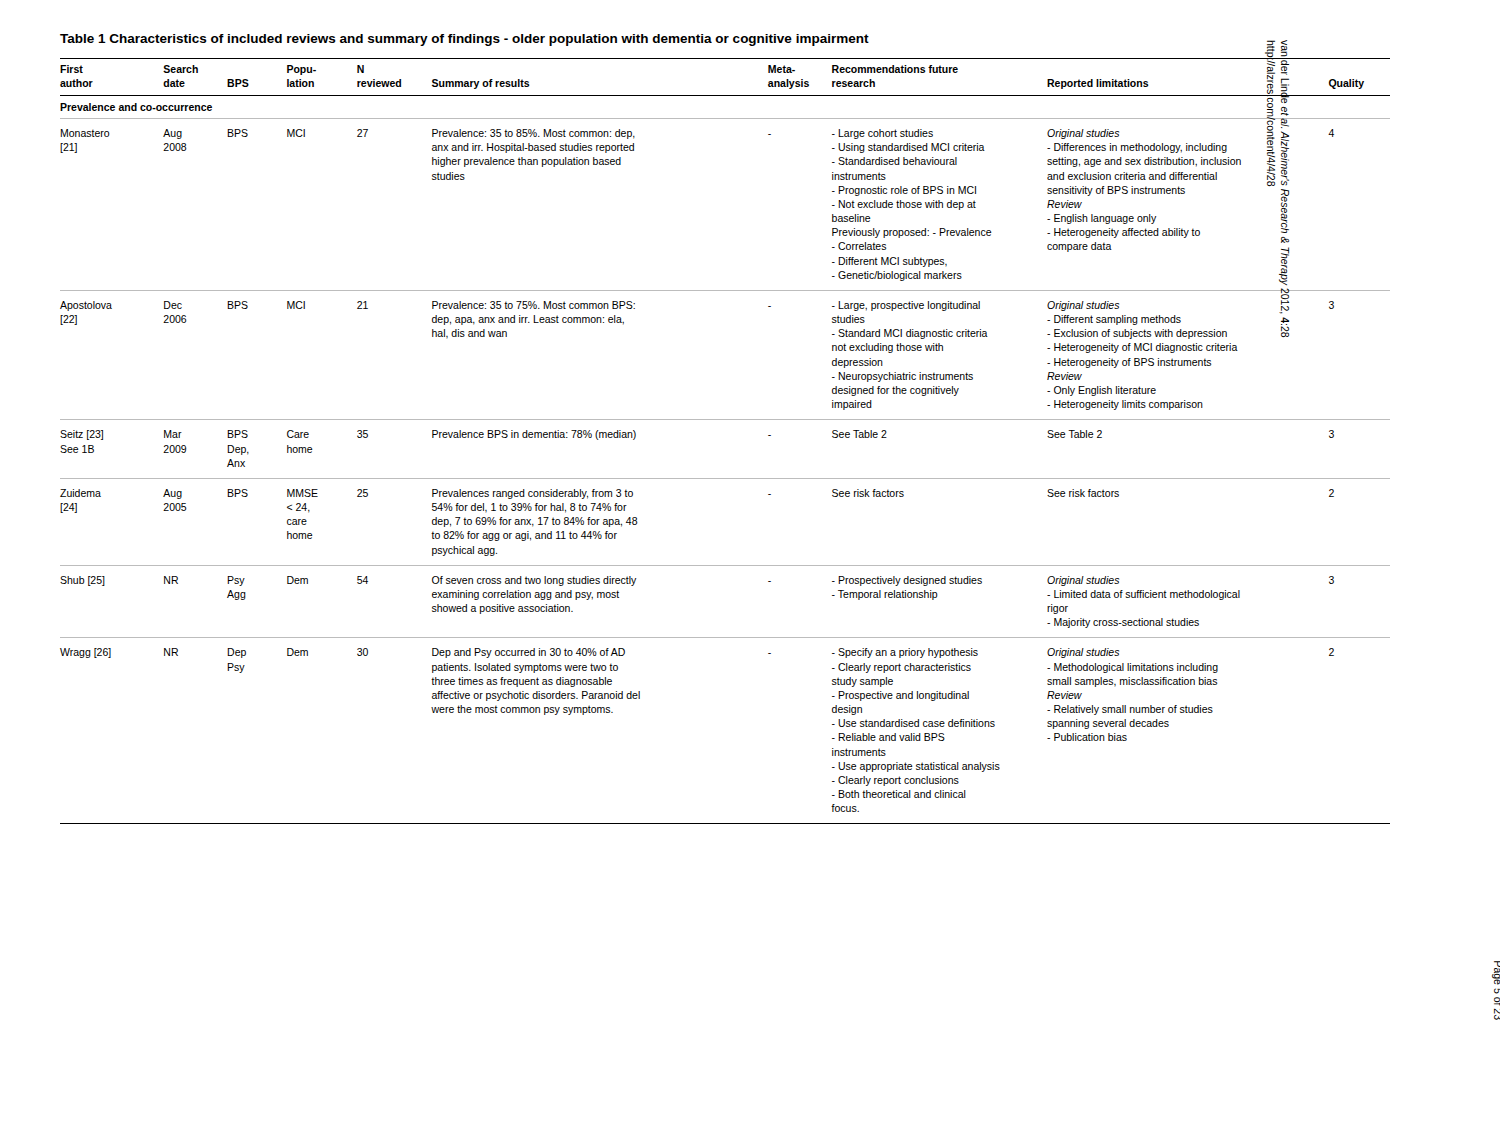van der Linde et al. Alzheimer's Research & Therapy 2012, 4:28
http://alzres.com/content/4/4/28
Page 5 of 23
Table 1 Characteristics of included reviews and summary of findings - older population with dementia or cognitive impairment
| First author | Search date | BPS | Popu- lation | N reviewed | Summary of results | Meta- analysis | Recommendations future research | Reported limitations | Quality |
| --- | --- | --- | --- | --- | --- | --- | --- | --- | --- |
| Prevalence and co-occurrence |
| Monastero [21] | Aug 2008 | BPS | MCI | 27 | Prevalence: 35 to 85%. Most common: dep, anx and irr. Hospital-based studies reported higher prevalence than population based studies | - | - Large cohort studies - Using standardised MCI criteria - Standardised behavioural instruments - Prognostic role of BPS in MCI - Not exclude those with dep at baseline Previously proposed: - Prevalence - Correlates - Different MCI subtypes, - Genetic/biological markers | Original studies - Differences in methodology, including setting, age and sex distribution, inclusion and exclusion criteria and differential sensitivity of BPS instruments Review - English language only - Heterogeneity affected ability to compare data | 4 |
| Apostolova [22] | Dec 2006 | BPS | MCI | 21 | Prevalence: 35 to 75%. Most common BPS: dep, apa, anx and irr. Least common: ela, hal, dis and wan | - | - Large, prospective longitudinal studies - Standard MCI diagnostic criteria not excluding those with depression - Neuropsychiatric instruments designed for the cognitively impaired | Original studies - Different sampling methods - Exclusion of subjects with depression - Heterogeneity of MCI diagnostic criteria - Heterogeneity of BPS instruments Review - Only English literature - Heterogeneity limits comparison | 3 |
| Seitz [23] See 1B | Mar 2009 | BPS Dep, Anx | Care home | 35 | Prevalence BPS in dementia: 78% (median) | - | See Table 2 | See Table 2 | 3 |
| Zuidema [24] | Aug 2005 | BPS | MMSE < 24, care home | 25 | Prevalences ranged considerably, from 3 to 54% for del, 1 to 39% for hal, 8 to 74% for dep, 7 to 69% for anx, 17 to 84% for apa, 48 to 82% for agg or agi, and 11 to 44% for psychical agg. | - | See risk factors | See risk factors | 2 |
| Shub [25] | NR | Psy Agg | Dem | 54 | Of seven cross and two long studies directly examining correlation agg and psy, most showed a positive association. | - | - Prospectively designed studies - Temporal relationship | Original studies - Limited data of sufficient methodological rigor - Majority cross-sectional studies | 3 |
| Wragg [26] | NR | Dep Psy | Dem | 30 | Dep and Psy occurred in 30 to 40% of AD patients. Isolated symptoms were two to three times as frequent as diagnosable affective or psychotic disorders. Paranoid del were the most common psy symptoms. | - | - Specify an a priory hypothesis - Clearly report characteristics study sample - Prospective and longitudinal design - Use standardised case definitions - Reliable and valid BPS instruments - Use appropriate statistical analysis - Clearly report conclusions - Both theoretical and clinical focus. | Original studies - Methodological limitations including small samples, misclassification bias Review - Relatively small number of studies spanning several decades - Publication bias | 2 |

────────────────────

=== How to complete this task ===
When a line carries an image, skip the image and repeat everything else above exactly as written.

=== Exercise solution ===
van der Linde et al. Alzheimer's Research & Therapy 2012, 4:28
http://alzres.com/content/4/4/28
Page 5 of 23
Table 1 Characteristics of included reviews and summary of findings - older population with dementia or cognitive impairment
| First author | Search date | BPS | Popu- lation | N reviewed | Summary of results | Meta- analysis | Recommendations future research | Reported limitations | Quality |
| --- | --- | --- | --- | --- | --- | --- | --- | --- | --- |
| Prevalence and co-occurrence |
| Monastero [21] | Aug 2008 | BPS | MCI | 27 | Prevalence: 35 to 85%. Most common: dep, anx and irr. Hospital-based studies reported higher prevalence than population based studies | - | - Large cohort studies - Using standardised MCI criteria - Standardised behavioural instruments - Prognostic role of BPS in MCI - Not exclude those with dep at baseline Previously proposed: - Prevalence - Correlates - Different MCI subtypes, - Genetic/biological markers | Original studies - Differences in methodology, including setting, age and sex distribution, inclusion and exclusion criteria and differential sensitivity of BPS instruments Review - English language only - Heterogeneity affected ability to compare data | 4 |
| Apostolova [22] | Dec 2006 | BPS | MCI | 21 | Prevalence: 35 to 75%. Most common BPS: dep, apa, anx and irr. Least common: ela, hal, dis and wan | - | - Large, prospective longitudinal studies - Standard MCI diagnostic criteria not excluding those with depression - Neuropsychiatric instruments designed for the cognitively impaired | Original studies - Different sampling methods - Exclusion of subjects with depression - Heterogeneity of MCI diagnostic criteria - Heterogeneity of BPS instruments Review - Only English literature - Heterogeneity limits comparison | 3 |
| Seitz [23] See 1B | Mar 2009 | BPS Dep, Anx | Care home | 35 | Prevalence BPS in dementia: 78% (median) | - | See Table 2 | See Table 2 | 3 |
| Zuidema [24] | Aug 2005 | BPS | MMSE < 24, care home | 25 | Prevalences ranged considerably, from 3 to 54% for del, 1 to 39% for hal, 8 to 74% for dep, 7 to 69% for anx, 17 to 84% for apa, 48 to 82% for agg or agi, and 11 to 44% for psychical agg. | - | See risk factors | See risk factors | 2 |
| Shub [25] | NR | Psy Agg | Dem | 54 | Of seven cross and two long studies directly examining correlation agg and psy, most showed a positive association. | - | - Prospectively designed studies - Temporal relationship | Original studies - Limited data of sufficient methodological rigor - Majority cross-sectional studies | 3 |
| Wragg [26] | NR | Dep Psy | Dem | 30 | Dep and Psy occurred in 30 to 40% of AD patients. Isolated symptoms were two to three times as frequent as diagnosable affective or psychotic disorders. Paranoid del were the most common psy symptoms. | - | - Specify an a priory hypothesis - Clearly report characteristics study sample - Prospective and longitudinal design - Use standardised case definitions - Reliable and valid BPS instruments - Use appropriate statistical analysis - Clearly report conclusions - Both theoretical and clinical focus. | Original studies - Methodological limitations including small samples, misclassification bias Review - Relatively small number of studies spanning several decades - Publication bias | 2 |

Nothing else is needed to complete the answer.